- Born: Barry Johann Ronge 30 December 1947 Hillbrow, Johannesburg, South Africa
- Died: 3 July 2022 (aged 74) Johannesburg, South Africa
- Other name: Rebecca Parker (pseudonym)
- Education: University of the Witwatersrand
- Occupations: journalist; columnist; writer; broadcaster; movie reviewer; raconteur;
- Partner: Albertus van Dyk

= Barry Ronge =

South African journalist (1948–2022)

Barry Johann Ronge (30 December 1947 – 3 July 2022) was a South African journalist, columnist, writer, broadcaster, movie reviewer and raconteur. He was one of the country's best-known movie critics as well as one of its most widely read (and discussed) columnists.

== Early life ==
Ronge was born in Hillbrow, Johannesburg, and grew up on the West Rand where he attended Florida Park High School. He completed his studies at the University of the Witwatersrand, after which he began a teaching career at St.
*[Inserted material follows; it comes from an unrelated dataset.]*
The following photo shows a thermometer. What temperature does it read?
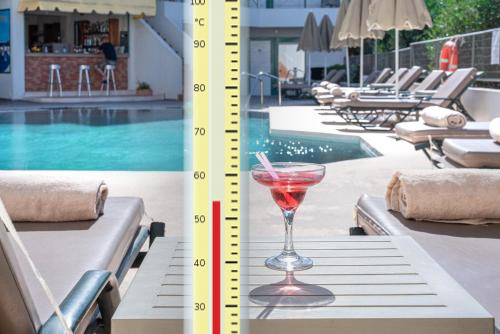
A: 54 °C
John's College, followed by a ten-year stint as a lecturer in literature at the University of the Witwatersrand.

== Career ==
He later moved on to become a print and electronic journalist, specializing in the arts. In addition to writing movie reviews he was also a food critic in his early career writing under the pseudonym Rebecca Parker.

Ronge is best known for his Spit and Polish column in the Sunday Times, his movie reviews for the same newspaper, and his Sunday evening show on Radio 702 where he worked with is partner Albertus van Dyk. After writing for the Sunday Times for 27 years, he wrote his last column on 23 February 2014. In 2015, the Sunday Times renamed its prize for South African literature to the Barry Ronge Fiction Prize.
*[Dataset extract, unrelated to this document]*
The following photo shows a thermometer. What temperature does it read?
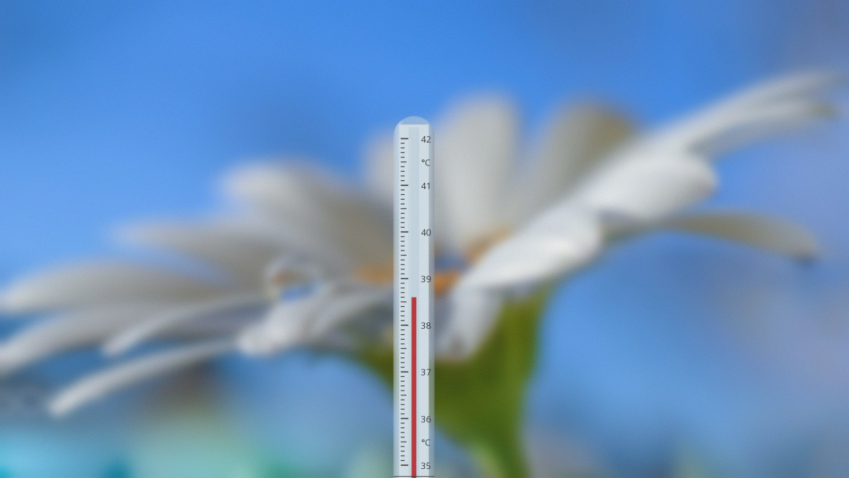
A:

During the 1990s and 2000s Ronge was a film critic on M-Net where worked on a number of movie review shows most notably Front Row, Revue Plus and Cinemagic with Barry Ronge. He also appeared on the SABC 3 movie review show Screenplay.

== Death ==
He died in his hometown, Johannesburg, on 3 July 2022.

== Books ==
- Spit 'n Polish, 2006, Penguin Books SA, ISBN 9780143025252

== Awards ==
- Thomas Pringle Award for Reviews, English Academy of South Africa, 2005
- Barry Ronge Fiction Prize longlist.